Friday, April 26, 2013

Drones cause ‘growing hatred of America,’ bipartisan Senate panel told


COMMENT - One wonders if the posh life lead by drone contractors have caused them to be ignorant of the term, 'blowback.'  

"Blowback is unintended consequences of a covert operation that are suffered by the civil population of the aggressor government. To the civilians suffering the blowback of covert operations, the effect typically manifests itself as “random” acts of political violence without a discernible, direct cause; because the public—in whose name the intelligence agency acted—are ignorant of the effected secret attacks that provoked revenge (counter-attack) against them.[1]"

Of course,  ignorance is no excuse.  Drones, and those providing the technology are certainly easy to identify.   And in this case we should definitely provide contact information to the victims so there will be no misunderstandings. 

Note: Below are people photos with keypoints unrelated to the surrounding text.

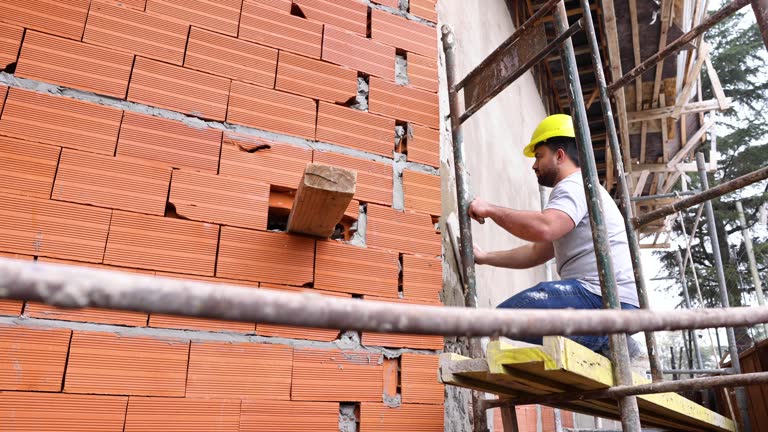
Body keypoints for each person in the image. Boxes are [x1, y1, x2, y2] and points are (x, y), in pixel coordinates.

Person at [468, 114, 642, 358]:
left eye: (539, 156)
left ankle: (608, 340)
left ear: (559, 156)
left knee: (507, 316)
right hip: (613, 303)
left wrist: (490, 209)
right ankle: (609, 342)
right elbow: (536, 250)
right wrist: (486, 257)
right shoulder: (585, 190)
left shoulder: (574, 185)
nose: (534, 165)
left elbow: (545, 227)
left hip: (601, 299)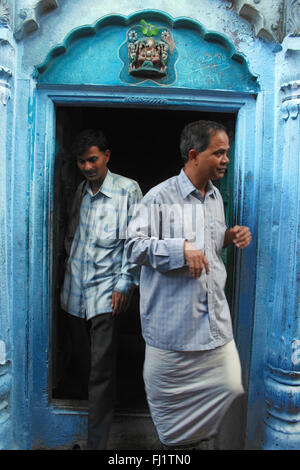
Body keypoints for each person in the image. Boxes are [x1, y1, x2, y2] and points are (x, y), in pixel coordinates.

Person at [125, 120, 251, 449]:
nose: (226, 159)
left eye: (227, 152)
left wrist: (228, 236)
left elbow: (206, 246)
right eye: (219, 153)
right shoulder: (159, 197)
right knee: (177, 432)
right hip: (173, 337)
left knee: (224, 408)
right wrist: (178, 248)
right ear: (194, 155)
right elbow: (133, 247)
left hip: (213, 331)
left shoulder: (214, 198)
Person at [60, 129, 142, 450]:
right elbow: (71, 235)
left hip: (106, 295)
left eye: (92, 159)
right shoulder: (80, 189)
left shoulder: (127, 190)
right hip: (73, 293)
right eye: (81, 162)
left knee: (100, 371)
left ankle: (97, 444)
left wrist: (125, 284)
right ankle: (86, 413)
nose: (87, 167)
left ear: (107, 156)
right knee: (83, 363)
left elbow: (136, 243)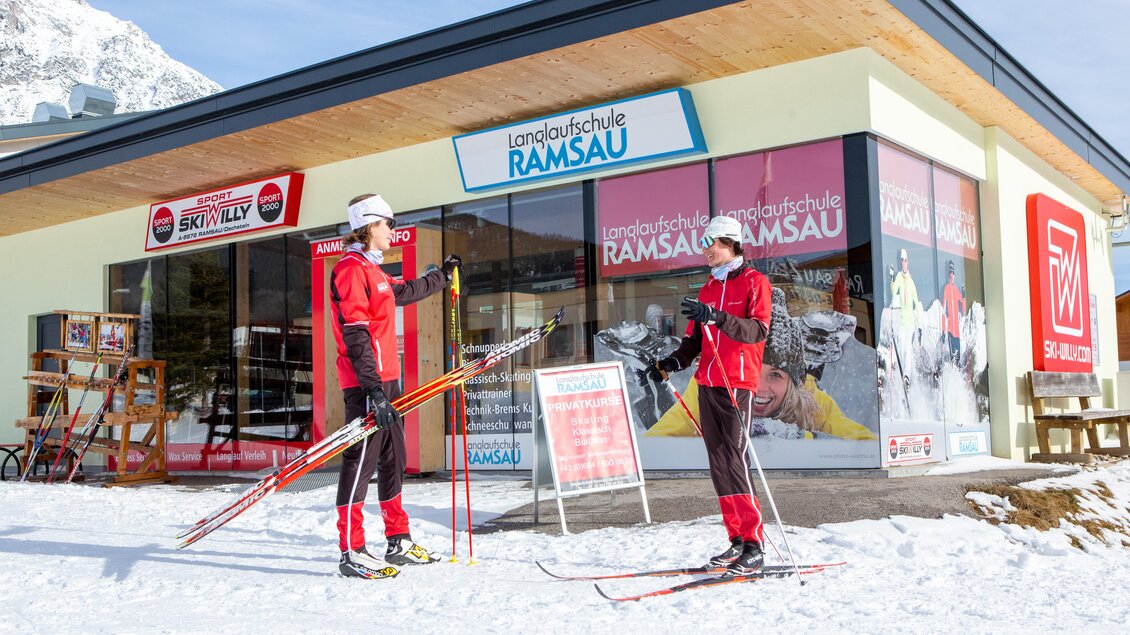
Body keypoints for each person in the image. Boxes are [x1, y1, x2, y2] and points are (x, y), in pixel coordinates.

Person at [330, 193, 462, 579]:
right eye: (389, 224)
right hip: (365, 386)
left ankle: (397, 538)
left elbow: (403, 292)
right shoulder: (350, 270)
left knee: (393, 460)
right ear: (370, 226)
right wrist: (371, 390)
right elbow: (355, 334)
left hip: (387, 383)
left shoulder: (374, 270)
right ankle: (351, 549)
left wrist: (442, 275)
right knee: (360, 464)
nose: (394, 230)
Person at [637, 215, 771, 576]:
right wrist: (668, 363)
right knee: (717, 461)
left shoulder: (756, 282)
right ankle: (738, 540)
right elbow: (694, 340)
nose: (704, 249)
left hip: (737, 383)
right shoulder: (708, 288)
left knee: (735, 459)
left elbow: (756, 331)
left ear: (728, 242)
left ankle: (755, 543)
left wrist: (717, 317)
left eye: (708, 242)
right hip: (708, 382)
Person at [888, 248, 921, 328]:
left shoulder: (911, 281)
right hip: (902, 323)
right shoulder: (899, 276)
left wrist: (919, 325)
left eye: (905, 260)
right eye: (902, 260)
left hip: (910, 323)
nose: (903, 263)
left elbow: (916, 302)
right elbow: (893, 292)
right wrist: (891, 278)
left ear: (907, 262)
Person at [941, 260, 966, 362]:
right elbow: (943, 310)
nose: (952, 275)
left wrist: (964, 296)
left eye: (953, 273)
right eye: (950, 273)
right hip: (950, 330)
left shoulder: (956, 290)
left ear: (954, 275)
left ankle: (957, 376)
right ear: (948, 275)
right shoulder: (946, 288)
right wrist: (943, 329)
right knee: (952, 358)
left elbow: (963, 310)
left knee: (958, 359)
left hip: (957, 332)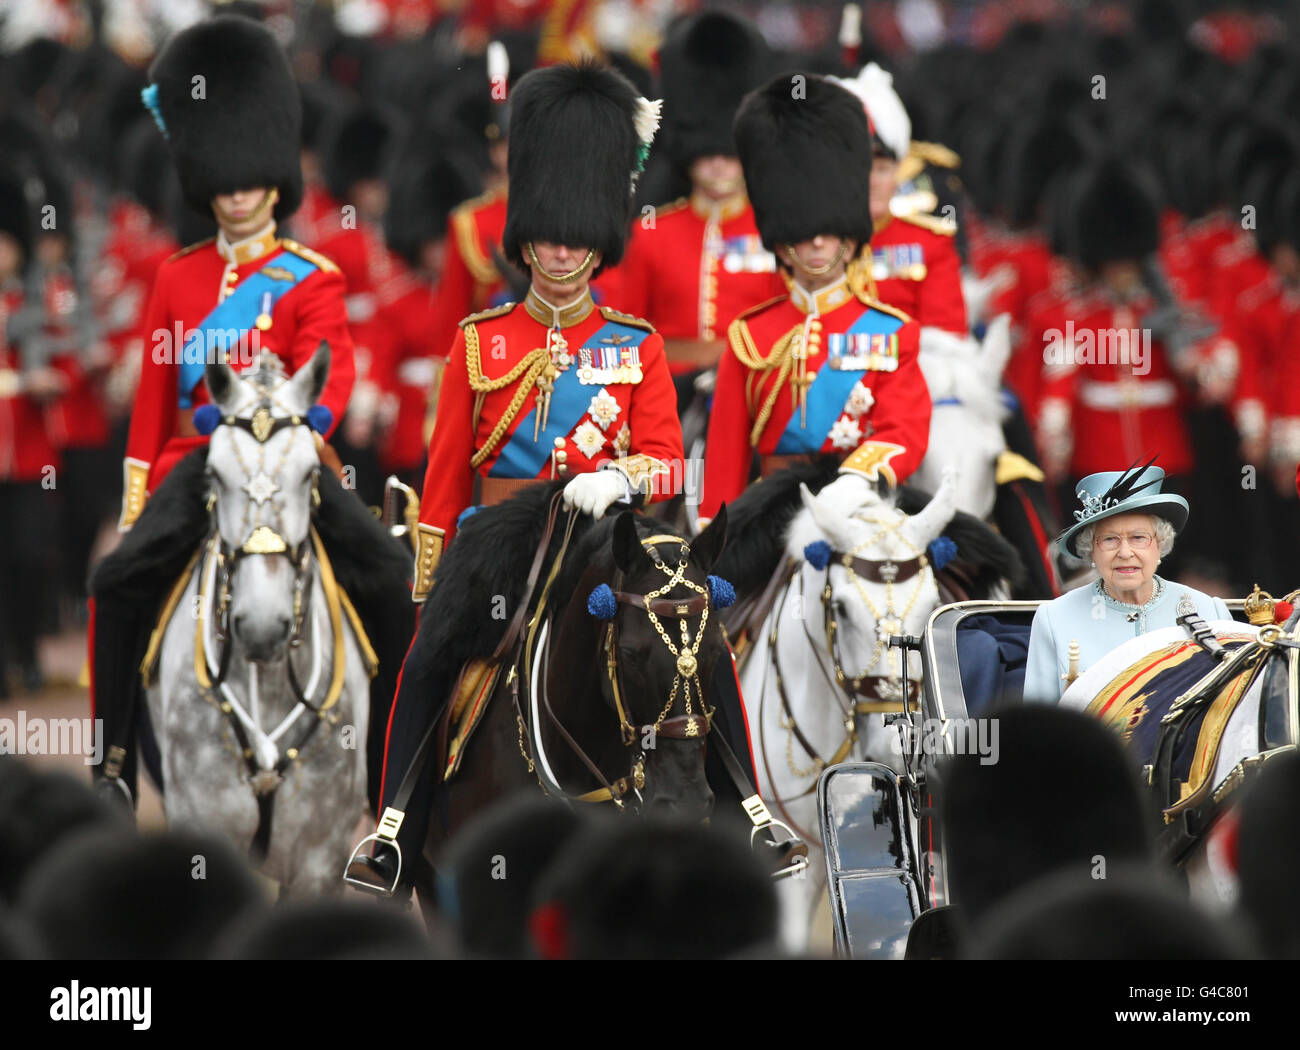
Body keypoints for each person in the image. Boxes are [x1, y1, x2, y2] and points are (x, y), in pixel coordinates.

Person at [347, 61, 687, 896]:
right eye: (547, 235)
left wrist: (624, 481)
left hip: (609, 537)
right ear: (525, 236)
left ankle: (744, 802)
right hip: (498, 546)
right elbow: (444, 478)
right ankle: (396, 825)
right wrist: (433, 578)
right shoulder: (479, 339)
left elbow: (671, 458)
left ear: (600, 239)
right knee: (425, 661)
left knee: (690, 643)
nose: (562, 251)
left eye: (576, 237)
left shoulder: (636, 344)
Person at [88, 15, 412, 815]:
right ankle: (114, 765)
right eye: (225, 186)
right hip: (192, 467)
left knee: (390, 586)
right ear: (207, 185)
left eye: (250, 183)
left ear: (274, 181)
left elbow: (329, 385)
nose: (237, 198)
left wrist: (294, 428)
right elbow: (158, 401)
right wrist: (138, 499)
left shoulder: (313, 276)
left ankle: (391, 777)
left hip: (289, 457)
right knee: (116, 586)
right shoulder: (176, 278)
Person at [699, 73, 932, 523]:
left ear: (849, 238)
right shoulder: (749, 336)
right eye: (806, 235)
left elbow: (905, 428)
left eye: (831, 233)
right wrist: (715, 526)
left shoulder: (893, 332)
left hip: (861, 505)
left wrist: (858, 478)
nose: (820, 244)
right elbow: (726, 448)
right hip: (771, 513)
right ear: (784, 243)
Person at [597, 11, 783, 410]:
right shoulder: (653, 234)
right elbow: (626, 330)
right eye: (708, 152)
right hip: (664, 394)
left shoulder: (775, 230)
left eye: (729, 153)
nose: (718, 163)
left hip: (754, 392)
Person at [1023, 460, 1231, 703]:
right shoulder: (1054, 618)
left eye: (1139, 538)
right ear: (1091, 550)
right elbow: (1037, 727)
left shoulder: (1208, 610)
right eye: (1109, 539)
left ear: (1160, 544)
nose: (1124, 552)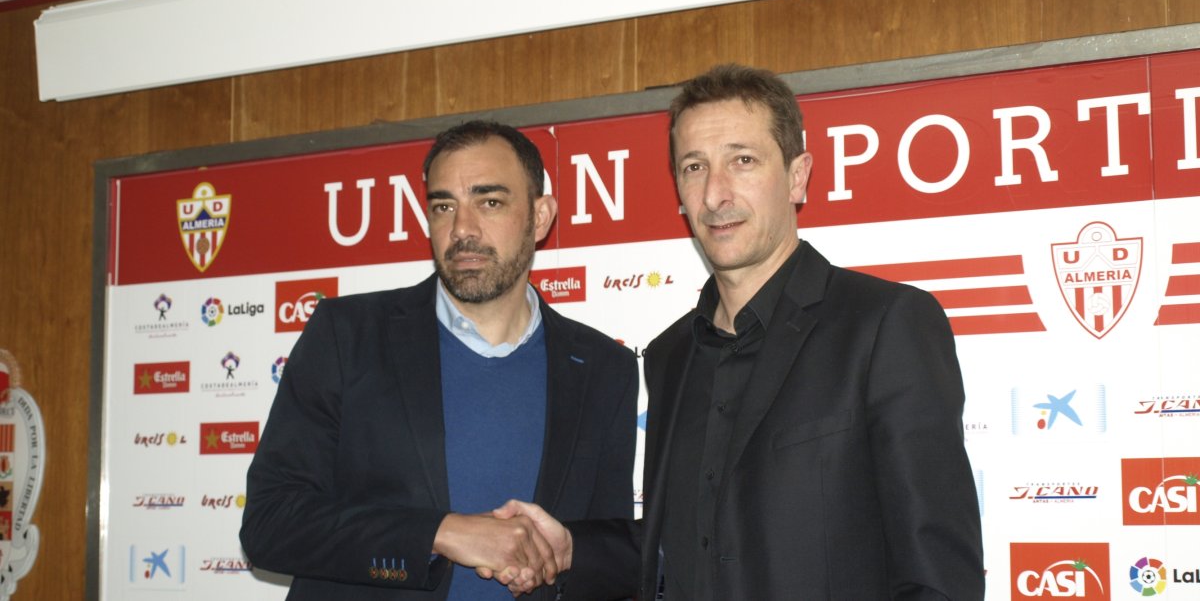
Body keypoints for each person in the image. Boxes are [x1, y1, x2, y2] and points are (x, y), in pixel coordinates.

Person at [498, 64, 985, 599]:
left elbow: (937, 577)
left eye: (743, 161)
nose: (715, 195)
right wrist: (570, 547)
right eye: (694, 167)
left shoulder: (884, 325)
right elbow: (683, 547)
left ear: (798, 176)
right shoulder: (670, 355)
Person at [240, 120, 639, 600]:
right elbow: (270, 524)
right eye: (443, 206)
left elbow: (612, 557)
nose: (462, 229)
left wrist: (569, 550)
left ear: (540, 216)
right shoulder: (346, 336)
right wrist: (440, 533)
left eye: (489, 202)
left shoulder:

A bipartisan panel of senators held a spirited and unusually public debate Tuesday afternoon about the legality and unintended consequences of America’s targeted killings overseas, a forum convened amid growing calls for stronger oversight of the government’s use of armed drones outside conventional battlefields.
Among those testifying before a subcommittee of the Senate Judiciary Committee was a young Yemeni activist who argued passionately that American drone strikes in Yemen are emboldening the country’s al-Qaeda franchise, embittering Yemenis against the United States and delegitimizing the government in Sanaa.
 
Just six days ago, Farea al-Muslimi said, a suspected U.S. drone strike was carried out in his native village of Wessab, enraging residents.
“They fear that their home or a neighbor’s home could be bombed at any time by a U.S. drone,” said Muslimi, who studied in the United States as an exchange student when he was 16. “What radicals had previously failed to achieve in my village, one drone strike accomplished in an instant: There is now an intense anger and growing hatred of America.”
Senators from both parties lamented that the White House declined to make a witness available for the hearing, titled “Drone Wars: The Constitutional and Counterrorism Implications of Targeted Killings.”
Sen. Richard J. Durbin (D-Ill.), who presided over the hearing, said it was important to review whether current laws sanction drone strikes in countries such as Pakistan, Yemen and Somalia, where the United States is not formally fighting a war but relies on remotely piloted aircraft to killed suspected militants.
“The use of drones has, in stark terms, made targeted killing more efficient and less costly — in terms of American blood and treasure,” said Durbin, who noted that the hearing was the first of its kind. “There are, however, long-term consequences, especially when these airstrikes kill innocent civilians.”
The legal underpinning of the drone program is a congressional resolution passed a week after the Sept. 11, 2001, attacks, authorizing the use of military force. Legal experts say the new realities of American warfare urgently need an updated rule book.
President Obama has said he would like Congress to help him establish a “legal architecture” for targeted killing to “make sure that not only I am reined in but any president is reined in.” But no such legislative initiative appears to be underway.
Rosa Brooks, a Georgetown University law professor who served as a Pentagon policy adviser, said the use of drones would not necessarily be problematic if the country had a clear and legally sound legal framework for targeted killings.
“Every individual detained, targeted, and killed by the U.S. government may well deserve his fate,” she said. “But when a government claims for itself the unreviewable power to kill anyone, anywhere on Earth, at any time, based on secret criteria and secret information discussed in a secret process by largely unnamed individuals, it undermines the rule of law.”
Retired Air Force Col. Martha McSally, who oversaw targeting operations in Africa, said remotely piloted aircraft have proven to be highly precise, nimble weapons and argued that their use is currently subject to a thorough review process.
“The time between strike approval and weapons release is minimal, maximizing the opportunity to reach the desired effect,” she said.
Muslimi said that across villages in Yemen, mention of the weapons elicits such fear that parents have come to use the threat of drone strikes to get kids to go to bed.
“Go to sleep or I will call the planes,” he said, quoting a parental tactic he recently learned about.